World Bank Backs Albania Infrastructure Projects
Photo: Orsalia Kalantzopoulos
01 10 2007 Tirana_ Albania has received fresh promises of support for its infrastructure projects from the World Bank, after Prime Minister Sali Berisha, met with the Bank’s chief, Robert Zoellick, and other officials in New York.
Confirmation of support for Albania’s forthcoming secondary road renovation scheme, the “Feeder Roads Project”, came on Sunday from the World Bank’s Director of the South-east Europe Country Unit, Orsalia Kalantzopoulos.
“The government should go ahead and start applying this project, while the World Bank will finance it retroactively”, she said.
Kalantzopoulos.also backed Albania’s largest road construction project to date, the Durres-Morina highway.

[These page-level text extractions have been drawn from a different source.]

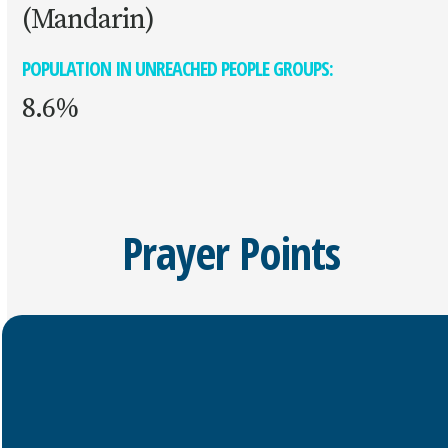
(Mandarin)
POPULATION IN UNREACHED PEOPLE GROUPS:
8.6%
Prayer Points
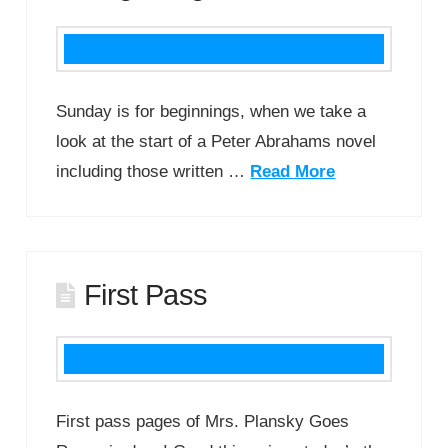
Sunday is for beginnings, when we take a
look at the start of a Peter Abrahams novel
including those written …
Read More
First Pass
First pass pages of Mrs. Plansky Goes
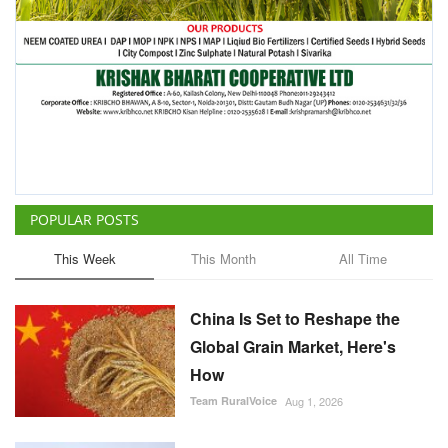
POPULAR POSTS
This Week
This Month
All Time
China Is Set to Reshape the
Global Grain Market, Here's
How
Team RuralVoice
Aug 1, 2026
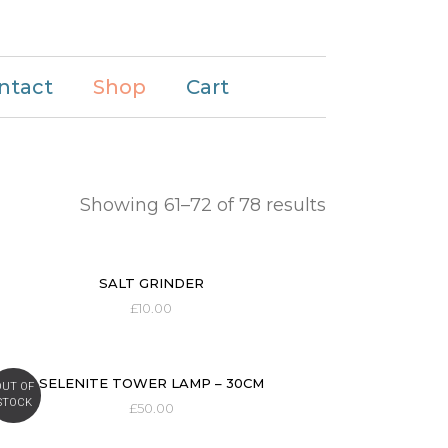
ntact
Shop
Cart
Showing 61–72 of 78 results
SALT GRINDER
£
10.00
SELENITE TOWER LAMP – 30CM
OUT OF
STOCK
£
50.00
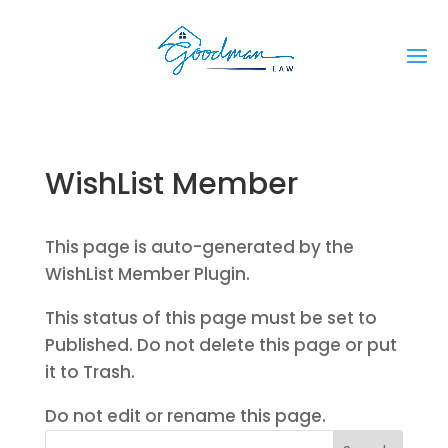
WishList Member
This page is auto-generated by the
WishList Member Plugin.
This status of this page must be set to
Published. Do not delete this page or put
it to Trash.
Do not edit or rename this page.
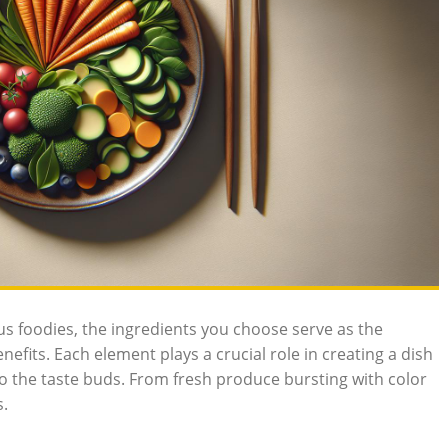
us foodies, the ingredients you choose serve as the
efits. Each element plays a crucial role in creating a dish
 to the taste buds. From fresh produce bursting with color
s.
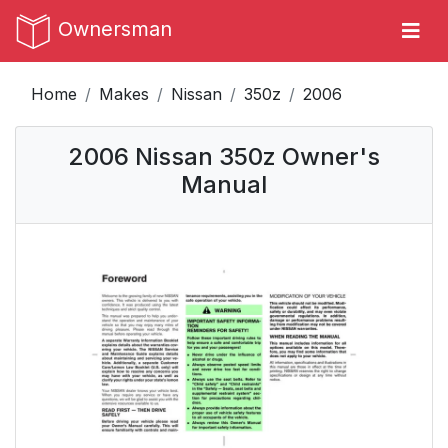
Ownersman
Home
Makes
Nissan
350z
2006
2006 Nissan 350z Owner's
Manual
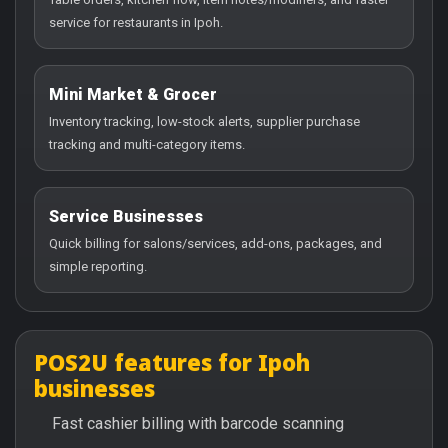
service for restaurants in Ipoh.
Mini Market & Grocer
Inventory tracking, low-stock alerts, supplier purchase
tracking and multi-category items.
Service Businesses
Quick billing for salons/services, add-ons, packages, and
simple reporting.
POS2U features for Ipoh
businesses
Fast cashier billing with barcode scanning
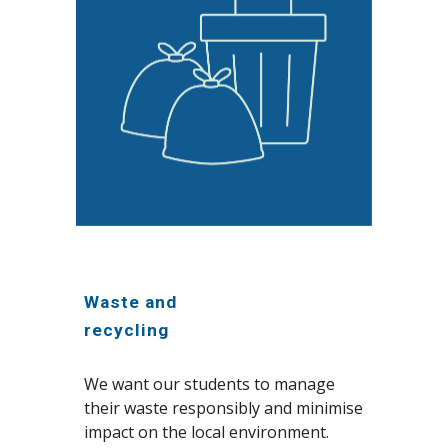
Waste and
recycling
We want our students to manage
their waste responsibly and minimise
impact on the local environment.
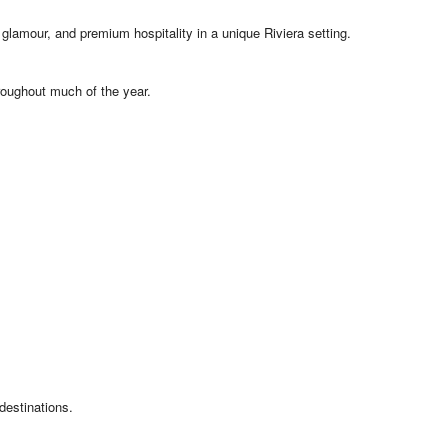
glamour, and premium hospitality in a unique Riviera setting.
roughout much of the year.
destinations.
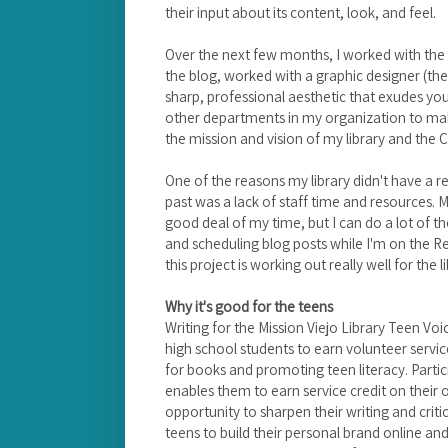
their input about its content, look, and feel.
Over the next few months, I worked with the t
the blog, worked with a graphic designer (t
sharp, professional aesthetic that exudes yo
other departments in my organization to ma
the mission and vision of my library and the Ci
One of the reasons my library didn't have a r
past was a lack of staff time and resources. 
good deal of my time, but I can do a lot of th
and scheduling blog posts while I'm on the R
this project is working out really well for the 
Why it's good for the teens
Writing for the Mission Viejo Library Teen Voi
high school students to earn volunteer servic
for books and promoting teen literacy. Part
enables them to earn service credit on their
opportunity to sharpen their writing and critic
teens to build their personal brand online and 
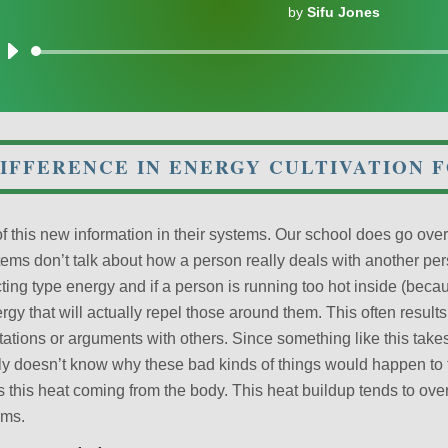
by
Sifu Jones
Audio
Player
IFFERENCE IN ENERGY CULTIVATION 
 this new information in their systems. Our school does go over a
ems don’t talk about how a person really deals with another per
ting type energy and if a person is running too hot inside (becau
ergy that will actually repel those around them. This often results
ations or arguments with others. Since something like this take
ly doesn’t know why these bad kinds of things would happen to 
ss this heat coming from the body. This heat buildup tends to ov
ems.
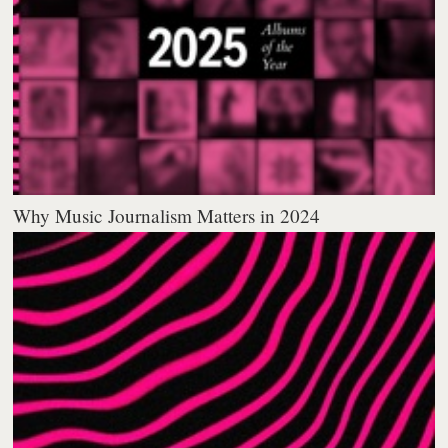
Why Music Journalism Matters in 2024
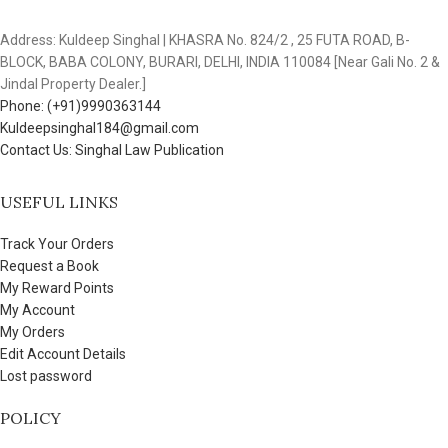
Address: Kuldeep Singhal | KHASRA No. 824/2 , 25 FUTA ROAD, B-
BLOCK, BABA COLONY, BURARI, DELHI, INDIA 110084 [Near Gali No. 2 &
Jindal Property Dealer.]
Phone: (+91)9990363144
Kuldeepsinghal184@gmail.com
Contact Us: Singhal Law Publication
USEFUL LINKS
Track Your Orders
Request a Book
My Reward Points
My Account
My Orders
Edit Account Details
Lost password
POLICY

“We see this project as very important both for Albania and Kosovo”, said the World Bank official.
The project, which includes a 7-km-tunnel, is being built by the Turkish American consortium Bechtel-Enka, and will connect Albania’s port of Durres with Kosovo.
For his part, Berisha informed World Bank officials about his government’s efforts to invest in the energy market, and asked Kalantzopoulos for assistance in the evaluation of tenders and the negotiating process with the companies that will be chosen for the projects.
At their meeting last week, the World Bank’s President, Robert Zoellick, encouraged Berisha to press ahead with reforms and the fight against corruption.
The Bank is already providing €120 million for the construction of the Vlora Thermal Power Plant, Albania’s largest investment in the energy sector over the past two decades.
Albania has been suffering from a severe energy crisis in recent years, due to a big rise in demand for electricity.
In the past few months the country has had to cope with extensive power cuts, sometimes lasting up to 16 hours a day.
According its National Energy Strategy, Albania will need more than €1.1 billion in investments in its failing power grid to completely eliminate power cuts.
The Ministry of Finance says the energy crises cost the country 1 per cent of its GDP growth in 2006.